Há alguns livros que eu não consigo entender muito bem por que não fazem tanto sucesso no Brasil, como Fúria (2022), da mexicana Clyo Mendoza. É um livraço, completo, dialoga com essa literatura, digamos, mais tradicional da América Latina e apresenta abordagens extremamente contemporâneas sem abandonar um traço daquilo que seria mais estrutural e clássico da nossa literatura. Fala de ódio, de amor, de horror e não fica forçado, é uma prosa muito poética. Fúria é um dos melhores que eu li na minha vida.

Capa do livro “Fúria”, de Clyo Mendoza. O título da obra aparece em branco e os nomes do autor e da editora Peabiru estão em vermelho. Há o desenho de montanhas.
Fúria (2022), de Clyo Mendoza | imagem: divulgação


Vou destacar também um livro de contos que eu acho que merecia outra consideração, que é a obra da equatoriana Solange Rodríguez Pappe, 
Uma nova espécie (2023). Fora do Brasil, ela usa outro título, mas aqui a escritora pediu que ficasse assim. É um livro brilhante do ponto de vista da construção dos contos e da forma como esses contos constroem uma obra. É extremamente coeso. Um livro muito interessante. A abordagem que ela dá para a questão da mulher e da vida na terra também é muito bonita. Então, eu diria que esses dois livros me chamam atenção demais entre os que já traduzi.

Capa do livro “Uma nova espécie”, de Solange Rodríguez Pappe. O título aparece em azul e o nome da autora em rosa. Em bege, há o desenho de chifres. E, em verde, o nome da editora Peabiru.
Uma nova espécie (2023), de Solange Rodríguez Pappe | imagem: divulgação

 

Na sua visão, o que os leitores brasileiros podem aprender com a literatura latino-americana?

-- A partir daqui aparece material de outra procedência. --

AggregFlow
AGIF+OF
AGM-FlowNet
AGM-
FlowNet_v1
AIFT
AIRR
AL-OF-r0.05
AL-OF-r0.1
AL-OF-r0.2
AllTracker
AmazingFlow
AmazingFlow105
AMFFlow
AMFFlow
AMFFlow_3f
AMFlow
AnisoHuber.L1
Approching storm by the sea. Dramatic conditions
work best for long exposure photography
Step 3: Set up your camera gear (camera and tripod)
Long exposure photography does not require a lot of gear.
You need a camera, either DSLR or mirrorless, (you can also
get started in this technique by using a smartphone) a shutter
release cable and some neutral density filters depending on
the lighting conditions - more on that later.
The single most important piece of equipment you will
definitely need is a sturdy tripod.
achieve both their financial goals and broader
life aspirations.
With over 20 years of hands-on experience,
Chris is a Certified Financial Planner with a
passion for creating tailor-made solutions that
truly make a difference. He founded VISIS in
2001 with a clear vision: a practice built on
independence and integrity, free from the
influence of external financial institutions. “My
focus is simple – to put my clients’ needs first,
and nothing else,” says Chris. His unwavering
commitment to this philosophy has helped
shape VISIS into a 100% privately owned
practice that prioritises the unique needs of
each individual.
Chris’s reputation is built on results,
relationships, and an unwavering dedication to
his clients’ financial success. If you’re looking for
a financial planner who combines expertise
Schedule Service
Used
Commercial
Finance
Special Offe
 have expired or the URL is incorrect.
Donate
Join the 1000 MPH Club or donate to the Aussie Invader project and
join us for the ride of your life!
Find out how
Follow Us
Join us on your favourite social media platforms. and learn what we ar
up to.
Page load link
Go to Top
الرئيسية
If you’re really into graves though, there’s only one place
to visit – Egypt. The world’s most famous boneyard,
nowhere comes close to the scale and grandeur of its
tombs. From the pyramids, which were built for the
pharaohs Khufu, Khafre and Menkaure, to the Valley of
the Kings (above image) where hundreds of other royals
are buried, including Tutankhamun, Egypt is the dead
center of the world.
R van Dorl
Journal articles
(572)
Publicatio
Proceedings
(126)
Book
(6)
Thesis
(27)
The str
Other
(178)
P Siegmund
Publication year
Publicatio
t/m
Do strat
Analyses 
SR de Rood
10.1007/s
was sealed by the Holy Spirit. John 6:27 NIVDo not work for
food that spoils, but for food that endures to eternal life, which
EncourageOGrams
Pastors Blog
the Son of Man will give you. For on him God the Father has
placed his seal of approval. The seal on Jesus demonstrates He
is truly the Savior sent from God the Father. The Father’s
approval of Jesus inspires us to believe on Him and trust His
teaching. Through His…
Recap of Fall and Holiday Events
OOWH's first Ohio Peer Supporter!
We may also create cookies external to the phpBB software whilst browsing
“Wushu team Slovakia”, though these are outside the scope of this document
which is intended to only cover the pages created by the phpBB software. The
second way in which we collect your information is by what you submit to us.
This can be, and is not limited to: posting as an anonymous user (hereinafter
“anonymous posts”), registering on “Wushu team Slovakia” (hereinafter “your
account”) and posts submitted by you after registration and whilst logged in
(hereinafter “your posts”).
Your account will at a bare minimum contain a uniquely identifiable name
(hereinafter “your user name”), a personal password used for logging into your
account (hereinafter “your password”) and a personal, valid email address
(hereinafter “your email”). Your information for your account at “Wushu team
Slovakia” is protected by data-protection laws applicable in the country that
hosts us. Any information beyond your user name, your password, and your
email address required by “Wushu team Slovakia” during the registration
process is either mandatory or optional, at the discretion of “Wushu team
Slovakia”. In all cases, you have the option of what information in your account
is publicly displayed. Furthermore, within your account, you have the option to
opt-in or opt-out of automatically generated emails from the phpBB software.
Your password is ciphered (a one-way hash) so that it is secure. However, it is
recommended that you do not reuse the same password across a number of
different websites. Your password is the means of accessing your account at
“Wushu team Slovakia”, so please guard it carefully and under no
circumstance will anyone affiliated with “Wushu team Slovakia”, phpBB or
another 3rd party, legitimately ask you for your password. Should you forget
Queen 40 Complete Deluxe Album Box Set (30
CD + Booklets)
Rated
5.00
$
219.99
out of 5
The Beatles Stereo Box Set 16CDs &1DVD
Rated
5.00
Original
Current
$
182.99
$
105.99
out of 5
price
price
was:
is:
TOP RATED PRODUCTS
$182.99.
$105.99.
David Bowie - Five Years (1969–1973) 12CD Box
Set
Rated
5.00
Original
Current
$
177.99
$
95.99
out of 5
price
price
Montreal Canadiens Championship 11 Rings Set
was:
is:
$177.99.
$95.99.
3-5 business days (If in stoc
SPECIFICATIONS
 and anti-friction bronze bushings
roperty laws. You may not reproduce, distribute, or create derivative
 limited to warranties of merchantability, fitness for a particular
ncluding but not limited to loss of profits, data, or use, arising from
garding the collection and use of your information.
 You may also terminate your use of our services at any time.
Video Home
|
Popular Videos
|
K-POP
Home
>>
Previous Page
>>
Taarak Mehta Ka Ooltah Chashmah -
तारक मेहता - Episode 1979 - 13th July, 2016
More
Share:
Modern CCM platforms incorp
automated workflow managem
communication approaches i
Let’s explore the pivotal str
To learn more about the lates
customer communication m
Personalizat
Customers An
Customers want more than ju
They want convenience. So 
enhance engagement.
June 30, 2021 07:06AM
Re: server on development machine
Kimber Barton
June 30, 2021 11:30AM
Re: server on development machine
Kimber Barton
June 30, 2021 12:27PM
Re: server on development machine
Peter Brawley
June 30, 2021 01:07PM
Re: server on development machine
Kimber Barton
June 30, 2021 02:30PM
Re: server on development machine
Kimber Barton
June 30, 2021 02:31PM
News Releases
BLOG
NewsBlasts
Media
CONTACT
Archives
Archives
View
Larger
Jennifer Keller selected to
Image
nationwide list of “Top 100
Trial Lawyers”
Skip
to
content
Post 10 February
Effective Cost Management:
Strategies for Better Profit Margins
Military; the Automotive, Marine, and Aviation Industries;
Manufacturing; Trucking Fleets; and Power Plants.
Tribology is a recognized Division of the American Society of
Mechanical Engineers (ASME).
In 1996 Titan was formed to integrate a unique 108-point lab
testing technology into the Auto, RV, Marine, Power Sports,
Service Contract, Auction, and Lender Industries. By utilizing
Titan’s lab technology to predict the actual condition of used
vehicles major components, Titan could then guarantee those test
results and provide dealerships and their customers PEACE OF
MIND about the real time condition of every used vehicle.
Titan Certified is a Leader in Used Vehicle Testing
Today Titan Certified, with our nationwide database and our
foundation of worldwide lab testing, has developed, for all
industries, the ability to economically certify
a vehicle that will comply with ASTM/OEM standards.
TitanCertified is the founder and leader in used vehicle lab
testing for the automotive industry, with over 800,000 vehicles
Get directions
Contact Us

Eu acho que podem aprender quem somos nós. Aonde nós podemos chegar? Porque a gente não vai se tornar uma Suécia, a gente não vai se tornar um Canadá – felizmente, porque a gente não é isso. A nossa formação não é essa. Se a gente conhecer os nossos vizinhos, a gente vai se conhecer muito melhor. Vai perceber uma série de semelhanças, uma série de alternativas em que a gente tenha pensado. Vai se fortalecer, inclusive, do ponto de vista político, num mundo globalizado, num mundo em que as diversas regiões do globo se organizam como blocos. A integração regional deve passar também pela questão da cultura.


(*) Peabiru tem sua origem no tupi antigo e denomina os caminhos conhecidos e utilizados por povos indígenas na América do Sul antes da chegada dos colonizadores europeus ao continente. Ligando o litoral ao interior, essas rotas atravessavam os atuais territórios do Brasil, da Bolívia, do Paraguai e do Peru.